### Problems to work on:
(1) In the Server-Sent Events text below, rewrite the paragraph that begins "The browser's `EventSource`" as a short bulleted list that keeps its main facts.
(2) Please answer these questions using the Server-Sent Events text below:
(a) Which curl option makes events appear as they arrive instead of being buffered?
(b) What header carries the last seen `id:` when `EventSource` reconnects?
(c) What should be used instead of SSE for bidirectional real-time communication?
(3) Retype the Server-Sent Events text below word for word, starting with "An SSE response" and going on through "via fetch streaming.".

### Source text:
------------------------------------------------
Consume Server-Sent Events

Consume Server-Sent Events (SSE, `text/event-stream`), where the server pushes a continuous stream of events down a single open connection.

Overview

Consume Server-Sent Events (SSE, `text/event-stream`), where the server pushes a continuous stream of events down a single open connection.

In code

# -N disables buffering so events print as they arrive:
curl -N https://api.example.com/events \
  -H 'Accept: text/event-stream'
const es = new EventSource('https://api.example.com/events');
es.onmessage = (e) => console.log('data:', e.data);
es.addEventListener('ping', (e) => console.log('ping', e.data));
es.onerror = () => { /* browser auto-reconnects */ };
// es.close() to stop
import requests

with requests.get('https://api.example.com/events',
                  headers={'Accept': 'text/event-stream'},
                  stream=True) as r:
    for line in r.iter_lines(decode_unicode=True):
        if line.startswith('data:'):
            print(line[5:].strip())

Details

An SSE response has `Content-Type: text/event-stream` and sends a text stream of `data:`, `event:`, `id:`, and `retry:` fields, with events separated by blank lines. In curl, pass `-N` (`--no-buffer`) so events appear the instant they arrive rather than being buffered.

The browser's `EventSource` is a dedicated SSE API that parses the stream and auto-reconnects for you. On disconnect it reconnects and sends the last `id:` it saw as the `Last-Event-ID` header so the server can resume from the missed event. Note that `EventSource` only supports GET and cannot set custom headers, so if you need an auth token you may implement SSE manually via fetch streaming.

SSE is one-way, server-to-client. For bidirectional real-time, use WebSocket. If a proxy or load balancer buffers the response, events arrive in bursts, so the server should disable buffering with `Cache-Control: no-cache` and (for nginx) `X-Accel-Buffering: no`.
------------------------------------------------
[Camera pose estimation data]
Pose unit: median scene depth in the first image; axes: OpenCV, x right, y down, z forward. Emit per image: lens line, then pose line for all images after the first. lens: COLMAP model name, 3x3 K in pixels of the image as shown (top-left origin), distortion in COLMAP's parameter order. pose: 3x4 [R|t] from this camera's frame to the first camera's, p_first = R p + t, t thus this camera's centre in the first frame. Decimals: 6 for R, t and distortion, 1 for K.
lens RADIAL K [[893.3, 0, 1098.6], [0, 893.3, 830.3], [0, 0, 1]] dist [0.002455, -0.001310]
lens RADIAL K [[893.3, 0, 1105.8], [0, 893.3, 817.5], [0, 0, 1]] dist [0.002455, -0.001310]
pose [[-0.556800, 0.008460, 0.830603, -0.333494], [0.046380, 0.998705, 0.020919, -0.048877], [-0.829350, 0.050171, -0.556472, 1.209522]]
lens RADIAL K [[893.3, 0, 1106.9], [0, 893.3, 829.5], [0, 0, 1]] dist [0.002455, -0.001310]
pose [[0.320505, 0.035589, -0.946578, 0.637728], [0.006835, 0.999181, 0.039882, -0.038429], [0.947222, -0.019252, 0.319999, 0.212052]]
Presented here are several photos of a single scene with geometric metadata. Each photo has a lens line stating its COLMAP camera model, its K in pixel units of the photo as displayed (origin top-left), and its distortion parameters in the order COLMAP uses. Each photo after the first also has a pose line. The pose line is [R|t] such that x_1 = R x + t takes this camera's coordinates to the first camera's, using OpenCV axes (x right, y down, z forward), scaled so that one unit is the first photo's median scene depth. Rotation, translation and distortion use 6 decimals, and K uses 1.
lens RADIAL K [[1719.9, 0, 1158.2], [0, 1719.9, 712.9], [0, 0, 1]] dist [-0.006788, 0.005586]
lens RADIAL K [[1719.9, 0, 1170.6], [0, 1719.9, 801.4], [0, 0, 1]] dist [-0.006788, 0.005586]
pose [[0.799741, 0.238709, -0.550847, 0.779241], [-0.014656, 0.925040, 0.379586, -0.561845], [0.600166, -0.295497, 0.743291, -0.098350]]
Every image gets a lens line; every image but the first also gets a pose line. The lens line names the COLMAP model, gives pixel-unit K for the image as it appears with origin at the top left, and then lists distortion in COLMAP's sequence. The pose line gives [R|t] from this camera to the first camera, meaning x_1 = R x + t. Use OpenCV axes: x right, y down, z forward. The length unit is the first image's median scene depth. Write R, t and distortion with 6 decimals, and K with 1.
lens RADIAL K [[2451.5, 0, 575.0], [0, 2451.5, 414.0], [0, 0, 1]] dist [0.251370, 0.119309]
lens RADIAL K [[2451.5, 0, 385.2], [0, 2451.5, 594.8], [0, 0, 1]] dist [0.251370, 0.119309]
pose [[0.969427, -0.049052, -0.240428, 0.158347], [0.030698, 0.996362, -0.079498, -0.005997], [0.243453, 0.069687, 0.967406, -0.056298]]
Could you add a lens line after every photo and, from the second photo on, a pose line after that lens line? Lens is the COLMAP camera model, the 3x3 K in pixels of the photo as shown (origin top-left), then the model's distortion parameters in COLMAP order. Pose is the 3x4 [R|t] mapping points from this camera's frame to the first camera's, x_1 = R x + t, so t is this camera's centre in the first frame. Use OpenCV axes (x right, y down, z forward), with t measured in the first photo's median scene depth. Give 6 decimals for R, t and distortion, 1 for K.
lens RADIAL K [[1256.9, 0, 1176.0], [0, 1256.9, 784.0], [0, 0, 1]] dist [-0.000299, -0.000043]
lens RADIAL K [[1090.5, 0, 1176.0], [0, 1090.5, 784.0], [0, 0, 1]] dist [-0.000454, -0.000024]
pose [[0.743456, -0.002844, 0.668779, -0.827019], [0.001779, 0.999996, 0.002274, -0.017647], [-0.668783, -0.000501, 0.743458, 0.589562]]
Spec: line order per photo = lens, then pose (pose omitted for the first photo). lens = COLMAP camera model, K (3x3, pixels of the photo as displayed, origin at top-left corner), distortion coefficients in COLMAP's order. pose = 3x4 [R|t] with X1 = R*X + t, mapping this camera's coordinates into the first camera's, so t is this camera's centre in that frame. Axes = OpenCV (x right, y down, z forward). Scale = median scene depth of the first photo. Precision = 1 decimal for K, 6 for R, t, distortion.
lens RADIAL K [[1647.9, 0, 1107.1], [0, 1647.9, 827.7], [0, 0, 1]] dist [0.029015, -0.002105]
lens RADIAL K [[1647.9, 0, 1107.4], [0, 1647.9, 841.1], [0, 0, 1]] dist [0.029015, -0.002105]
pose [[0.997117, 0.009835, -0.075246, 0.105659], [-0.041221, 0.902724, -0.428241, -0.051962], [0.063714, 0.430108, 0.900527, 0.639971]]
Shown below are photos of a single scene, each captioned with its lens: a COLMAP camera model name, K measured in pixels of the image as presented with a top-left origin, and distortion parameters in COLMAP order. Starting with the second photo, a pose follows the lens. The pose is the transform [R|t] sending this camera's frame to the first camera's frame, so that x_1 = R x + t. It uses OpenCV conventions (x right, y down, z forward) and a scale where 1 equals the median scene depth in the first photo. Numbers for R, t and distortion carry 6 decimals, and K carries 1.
------------------------------------------------
### Solved problems:
(1)
- `EventSource` is the browser's dedicated SSE API; it parses the stream and reconnects automatically.
- On reconnect, it sends the last `id:` it received as the `Last-Event-ID` header, so the server can resume from the missed event.
- It supports only GET and cannot set custom headers.
- If an auth token is needed, SSE may be implemented manually via fetch streaming.

(2)
(a) `-N` (`--no-buffer`)
(b) `Last-Event-ID`
(c) WebSocket

(3)
An SSE response has `Content-Type: text/event-stream` and sends a text stream of `data:`, `event:`, `id:`, and `retry:` fields, with events separated by blank lines. In curl, pass `-N` (`--no-buffer`) so events appear the instant they arrive rather than being buffered.

The browser's `EventSource` is a dedicated SSE API that parses the stream and auto-reconnects for you. On disconnect it reconnects and sends the last `id:` it saw as the `Last-Event-ID` header so the server can resume from the missed event. Note that `EventSource` only supports GET and cannot set custom headers, so if you need an auth token you may implement SSE manually via fetch streaming.